> Activity: Once the pictures are set aside, reproduce the remaining data exactly.

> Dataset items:
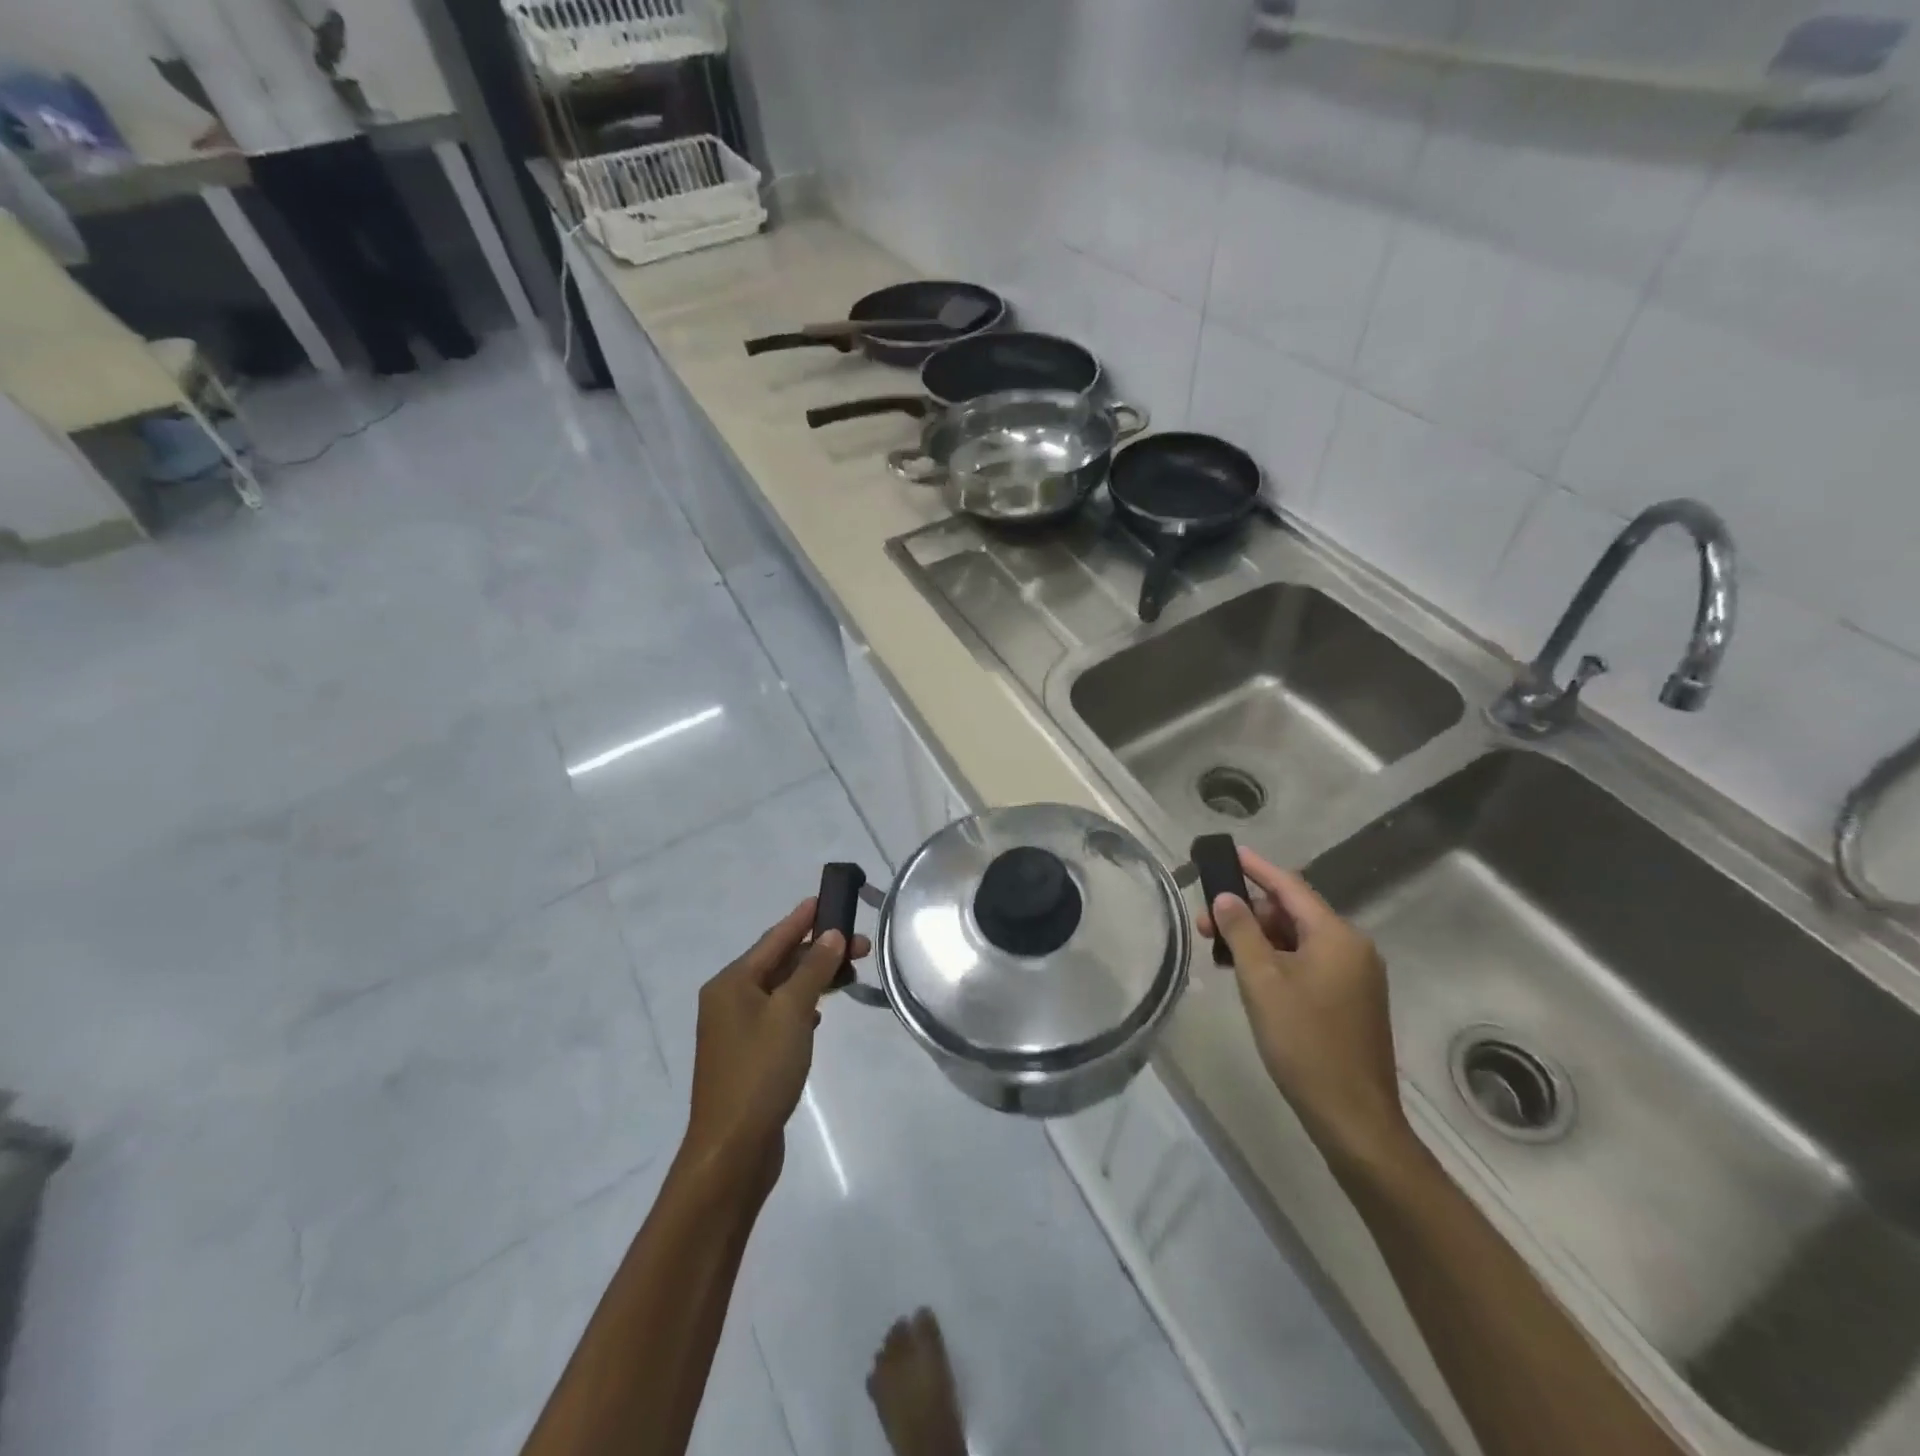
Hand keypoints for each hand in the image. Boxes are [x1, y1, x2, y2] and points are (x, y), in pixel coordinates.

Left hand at [683, 899, 870, 1188]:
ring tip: (848, 974)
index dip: (802, 919)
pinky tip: (820, 1015)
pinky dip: (801, 1008)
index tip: (827, 898)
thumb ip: (813, 970)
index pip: (774, 939)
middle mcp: (728, 1000)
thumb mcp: (791, 1013)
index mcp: (731, 983)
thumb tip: (831, 935)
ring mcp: (736, 1030)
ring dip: (813, 980)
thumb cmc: (760, 1071)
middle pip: (778, 963)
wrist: (732, 1150)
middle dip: (818, 952)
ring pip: (781, 991)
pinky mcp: (747, 1056)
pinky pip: (778, 1016)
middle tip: (861, 945)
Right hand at [1197, 850, 1411, 1169]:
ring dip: (1260, 939)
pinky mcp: (1352, 1000)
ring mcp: (1356, 976)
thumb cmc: (1304, 1042)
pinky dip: (1278, 960)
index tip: (1229, 852)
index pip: (1290, 887)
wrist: (1353, 1116)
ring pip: (1299, 940)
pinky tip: (1250, 974)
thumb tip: (1226, 898)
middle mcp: (1353, 948)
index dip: (1256, 868)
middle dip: (1248, 912)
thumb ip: (1241, 932)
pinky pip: (1310, 963)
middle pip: (1293, 913)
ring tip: (1220, 951)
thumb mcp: (1262, 981)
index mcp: (1337, 936)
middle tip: (1205, 922)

> Finished task:
Hand keypoints for each hand in the image. Boxes are [x1, y1, x2, y2] and points are (x, y), in pixel coordinates.

Left hand at [683, 899, 870, 1188]:
ring tip: (848, 974)
index dip: (802, 919)
pinky tip: (820, 1015)
pinky dip: (801, 1008)
index tip: (827, 898)
thumb ip: (813, 970)
index pip: (774, 939)
middle mcp: (728, 1000)
thumb mcp: (791, 1013)
index mcp: (731, 983)
thumb tip: (831, 935)
ring mcp: (736, 1030)
ring dip: (813, 980)
thumb cmc: (760, 1071)
middle pip: (778, 963)
wrist: (732, 1150)
middle dip: (818, 952)
ring pip: (781, 991)
pinky mcp: (747, 1056)
pinky pip: (778, 1016)
middle tip: (861, 945)
Right hand at [1197, 850, 1411, 1169]:
ring dip: (1260, 939)
pinky mcp: (1352, 1000)
ring mcp: (1356, 976)
thumb cmc: (1304, 1042)
pinky dip: (1278, 960)
index tip: (1229, 852)
index pip: (1290, 887)
wrist: (1353, 1116)
ring pip: (1299, 940)
pinky tip: (1250, 974)
thumb tip: (1226, 898)
middle mcp: (1353, 948)
index dip: (1256, 868)
middle dip: (1248, 912)
thumb ip: (1241, 932)
pinky pip: (1310, 963)
middle pip: (1293, 913)
ring tip: (1220, 951)
thumb mcp: (1262, 981)
index mcp: (1337, 936)
middle tip: (1205, 922)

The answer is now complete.